On Fri, Dec 30, 2011 at 9:43 AM, Gregg Reynolds <dev@mobileink.com> wrote:
On Dec 30, 2011, at 11:20 AM, Colin Adams wrote:
On 30 December 2011 17:17, Gregg Reynolds <dev@mobileink.com> wrote:
On Dec 30, 2011, at 11:04 AM, Colin Adams wrote:
On 30 December 2011 16:59, Gregg Reynolds <dev@mobileink.com> wrote:
On Fri, Dec 30, 2011 at 12:49 AM, Heinrich Apfelmus <apfelmus@quantentunnel.de> wrote:
The function

 f :: Int -> IO Int
 f x = getAnIntFromTheUser >>= \i -> return (i+x)

is pure according to the common definition of "pure" in the context of purely functional programming.
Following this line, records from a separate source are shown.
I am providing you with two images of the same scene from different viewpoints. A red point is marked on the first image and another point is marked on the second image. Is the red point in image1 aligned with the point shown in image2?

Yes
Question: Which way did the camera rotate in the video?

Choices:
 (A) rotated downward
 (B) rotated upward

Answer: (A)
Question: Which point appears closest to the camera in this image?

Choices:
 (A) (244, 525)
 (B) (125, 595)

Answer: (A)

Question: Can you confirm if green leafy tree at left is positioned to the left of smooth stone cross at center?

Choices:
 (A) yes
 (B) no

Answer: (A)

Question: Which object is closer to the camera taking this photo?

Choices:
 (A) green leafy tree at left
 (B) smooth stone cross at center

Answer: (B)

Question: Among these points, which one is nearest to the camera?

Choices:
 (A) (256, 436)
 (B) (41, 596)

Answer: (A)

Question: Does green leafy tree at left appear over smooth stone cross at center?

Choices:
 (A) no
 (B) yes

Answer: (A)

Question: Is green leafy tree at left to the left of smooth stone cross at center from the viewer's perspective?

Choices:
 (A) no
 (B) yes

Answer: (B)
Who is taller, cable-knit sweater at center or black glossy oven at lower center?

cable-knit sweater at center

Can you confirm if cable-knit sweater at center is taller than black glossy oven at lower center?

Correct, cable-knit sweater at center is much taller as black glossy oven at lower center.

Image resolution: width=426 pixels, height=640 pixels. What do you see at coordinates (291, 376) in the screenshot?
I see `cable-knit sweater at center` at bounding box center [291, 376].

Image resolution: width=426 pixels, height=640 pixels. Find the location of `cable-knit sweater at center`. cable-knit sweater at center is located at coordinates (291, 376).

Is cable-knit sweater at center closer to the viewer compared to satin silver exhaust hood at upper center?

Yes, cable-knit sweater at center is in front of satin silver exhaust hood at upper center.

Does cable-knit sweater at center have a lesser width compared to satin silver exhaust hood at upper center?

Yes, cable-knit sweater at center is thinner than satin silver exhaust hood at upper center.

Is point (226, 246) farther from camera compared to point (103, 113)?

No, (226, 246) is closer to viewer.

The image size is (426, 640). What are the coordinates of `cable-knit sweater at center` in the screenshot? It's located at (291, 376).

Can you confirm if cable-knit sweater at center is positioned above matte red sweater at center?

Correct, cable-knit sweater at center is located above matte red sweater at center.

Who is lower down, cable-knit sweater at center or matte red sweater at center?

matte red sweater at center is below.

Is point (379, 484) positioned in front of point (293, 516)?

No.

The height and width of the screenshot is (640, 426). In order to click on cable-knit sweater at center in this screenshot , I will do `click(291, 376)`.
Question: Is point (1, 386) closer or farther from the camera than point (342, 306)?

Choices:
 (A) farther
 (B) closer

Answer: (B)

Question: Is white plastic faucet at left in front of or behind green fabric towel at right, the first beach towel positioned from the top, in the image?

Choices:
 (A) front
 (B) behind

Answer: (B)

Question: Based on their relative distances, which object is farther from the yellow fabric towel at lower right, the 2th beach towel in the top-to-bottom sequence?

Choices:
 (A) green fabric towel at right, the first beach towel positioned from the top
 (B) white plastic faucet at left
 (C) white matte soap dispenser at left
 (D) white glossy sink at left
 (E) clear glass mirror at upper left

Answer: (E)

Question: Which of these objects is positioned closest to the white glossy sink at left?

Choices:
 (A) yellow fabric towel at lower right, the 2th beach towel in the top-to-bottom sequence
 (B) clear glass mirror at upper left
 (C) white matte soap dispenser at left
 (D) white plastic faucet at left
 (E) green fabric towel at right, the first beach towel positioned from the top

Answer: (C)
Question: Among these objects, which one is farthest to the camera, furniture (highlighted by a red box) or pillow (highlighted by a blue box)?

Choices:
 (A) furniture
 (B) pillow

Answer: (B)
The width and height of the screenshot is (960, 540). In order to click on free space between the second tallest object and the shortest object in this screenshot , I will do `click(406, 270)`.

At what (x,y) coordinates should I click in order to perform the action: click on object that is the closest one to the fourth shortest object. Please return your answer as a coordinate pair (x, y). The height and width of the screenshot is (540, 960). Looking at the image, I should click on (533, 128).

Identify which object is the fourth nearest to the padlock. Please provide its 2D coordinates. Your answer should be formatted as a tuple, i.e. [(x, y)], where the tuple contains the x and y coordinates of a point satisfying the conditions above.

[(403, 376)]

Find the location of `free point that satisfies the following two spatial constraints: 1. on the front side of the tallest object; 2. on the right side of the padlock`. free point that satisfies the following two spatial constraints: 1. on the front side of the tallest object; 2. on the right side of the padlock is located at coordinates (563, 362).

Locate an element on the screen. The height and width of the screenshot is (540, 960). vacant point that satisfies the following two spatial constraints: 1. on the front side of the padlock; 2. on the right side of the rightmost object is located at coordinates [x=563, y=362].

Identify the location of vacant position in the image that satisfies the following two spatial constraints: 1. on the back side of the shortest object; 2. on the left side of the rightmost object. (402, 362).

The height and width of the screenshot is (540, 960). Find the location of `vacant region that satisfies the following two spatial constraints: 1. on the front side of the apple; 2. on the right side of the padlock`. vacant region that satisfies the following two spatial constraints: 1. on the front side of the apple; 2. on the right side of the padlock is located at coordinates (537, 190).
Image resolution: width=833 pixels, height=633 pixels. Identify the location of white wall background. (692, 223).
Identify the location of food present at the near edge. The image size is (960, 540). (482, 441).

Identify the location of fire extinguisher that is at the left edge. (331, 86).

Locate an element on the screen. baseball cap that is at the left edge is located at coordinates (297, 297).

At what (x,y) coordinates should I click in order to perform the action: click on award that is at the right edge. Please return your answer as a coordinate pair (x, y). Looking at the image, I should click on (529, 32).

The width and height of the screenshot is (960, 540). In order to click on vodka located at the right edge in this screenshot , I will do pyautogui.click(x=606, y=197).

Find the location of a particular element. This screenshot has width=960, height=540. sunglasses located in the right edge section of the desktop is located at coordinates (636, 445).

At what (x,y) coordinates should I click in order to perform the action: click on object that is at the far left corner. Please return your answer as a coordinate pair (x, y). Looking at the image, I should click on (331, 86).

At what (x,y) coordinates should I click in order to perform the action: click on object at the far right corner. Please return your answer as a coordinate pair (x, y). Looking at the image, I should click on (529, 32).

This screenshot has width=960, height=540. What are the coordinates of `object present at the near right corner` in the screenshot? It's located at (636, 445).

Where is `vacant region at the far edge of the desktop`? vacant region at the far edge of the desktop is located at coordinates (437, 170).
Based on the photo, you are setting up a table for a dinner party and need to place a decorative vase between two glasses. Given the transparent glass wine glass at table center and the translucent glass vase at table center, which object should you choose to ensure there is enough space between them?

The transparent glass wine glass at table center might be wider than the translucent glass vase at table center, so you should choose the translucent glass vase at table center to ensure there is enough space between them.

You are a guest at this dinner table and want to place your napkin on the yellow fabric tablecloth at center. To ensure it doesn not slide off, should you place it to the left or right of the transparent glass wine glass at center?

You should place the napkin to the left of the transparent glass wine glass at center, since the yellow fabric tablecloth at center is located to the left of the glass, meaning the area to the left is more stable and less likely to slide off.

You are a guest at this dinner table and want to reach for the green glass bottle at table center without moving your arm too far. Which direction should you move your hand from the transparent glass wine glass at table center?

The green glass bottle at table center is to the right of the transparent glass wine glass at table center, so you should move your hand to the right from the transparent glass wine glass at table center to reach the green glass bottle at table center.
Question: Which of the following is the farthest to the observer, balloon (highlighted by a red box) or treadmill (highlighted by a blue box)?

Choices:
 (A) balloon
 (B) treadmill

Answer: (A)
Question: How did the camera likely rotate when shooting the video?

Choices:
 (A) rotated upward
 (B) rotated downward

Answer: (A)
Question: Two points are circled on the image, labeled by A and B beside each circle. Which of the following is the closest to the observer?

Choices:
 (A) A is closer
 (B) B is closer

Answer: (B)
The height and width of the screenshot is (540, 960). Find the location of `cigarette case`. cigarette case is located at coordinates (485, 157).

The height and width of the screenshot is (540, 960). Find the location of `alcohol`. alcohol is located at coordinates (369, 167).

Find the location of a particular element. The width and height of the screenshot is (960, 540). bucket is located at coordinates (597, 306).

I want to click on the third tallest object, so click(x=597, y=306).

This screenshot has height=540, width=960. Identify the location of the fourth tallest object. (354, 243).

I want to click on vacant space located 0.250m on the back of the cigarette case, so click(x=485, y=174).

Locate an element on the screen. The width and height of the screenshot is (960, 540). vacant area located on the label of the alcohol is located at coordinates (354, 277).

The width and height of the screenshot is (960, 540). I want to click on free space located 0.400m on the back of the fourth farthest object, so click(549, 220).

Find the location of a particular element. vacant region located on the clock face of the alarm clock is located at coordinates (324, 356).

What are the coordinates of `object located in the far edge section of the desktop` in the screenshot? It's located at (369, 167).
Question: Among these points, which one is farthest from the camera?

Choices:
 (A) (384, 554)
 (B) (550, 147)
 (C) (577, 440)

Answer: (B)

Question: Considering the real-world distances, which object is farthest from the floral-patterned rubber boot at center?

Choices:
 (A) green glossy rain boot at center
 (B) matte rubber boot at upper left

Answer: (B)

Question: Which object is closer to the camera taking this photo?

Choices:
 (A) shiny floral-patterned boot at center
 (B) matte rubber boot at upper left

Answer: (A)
That's because

 f 42 = f (43-1) = etc.

Conclusion:  f 42 != f 42

(This seems so extraordinarily obvious that maybe Heinrich has something else in mind.)

This seems such an obviously incorrect conclusion.

f42 is a funtion for returning a program for returning an int, not a function for returning an int.

My conclusion holds:  f 42 != f 42.  Obviously, so I won't burden you with an explanation. ;)

-Gregg
Your conclusion is clearly erroneous.

proof: f is a function, and it is taking the same argument each time. Therefore the result is the same each time.

That's called begging the question.  f is not a function, so I guess your proof is flawed.

It seems pretty clear that we're working with different ideas of what constitutes a function.  When I use the term, I intend what I take to be the standard notion of a function in computation: not just a unique mapping from one input to one output, but one where the output is computable from the input.  Any "function" that depends on a non-computable component is by that definition not a true function.  For clarity let's call such critters  quasi-functions, so we can retain the notion of application.  Equality cannot be defined for quasi-functions, for obvious reasons.

f is a quasi-function because it depends on getAnIntFromUser, which is not definable and is obviously not a function.  When applied to an argument like 42, it yields another quasi-function, and therefore "f 42 = f 42" is false, or at least unknown, and the same goes for f 42 != f 42 I suppose.  

-Gregg

Please don't redefine "function" to mean "computable function". Besides distancing yourself from math, I don't think doing so really helps your case.

And on what do you base your claim that getAnIntFromUser is not definable? Or that applying it (what?) to 42 gives a quasi-function?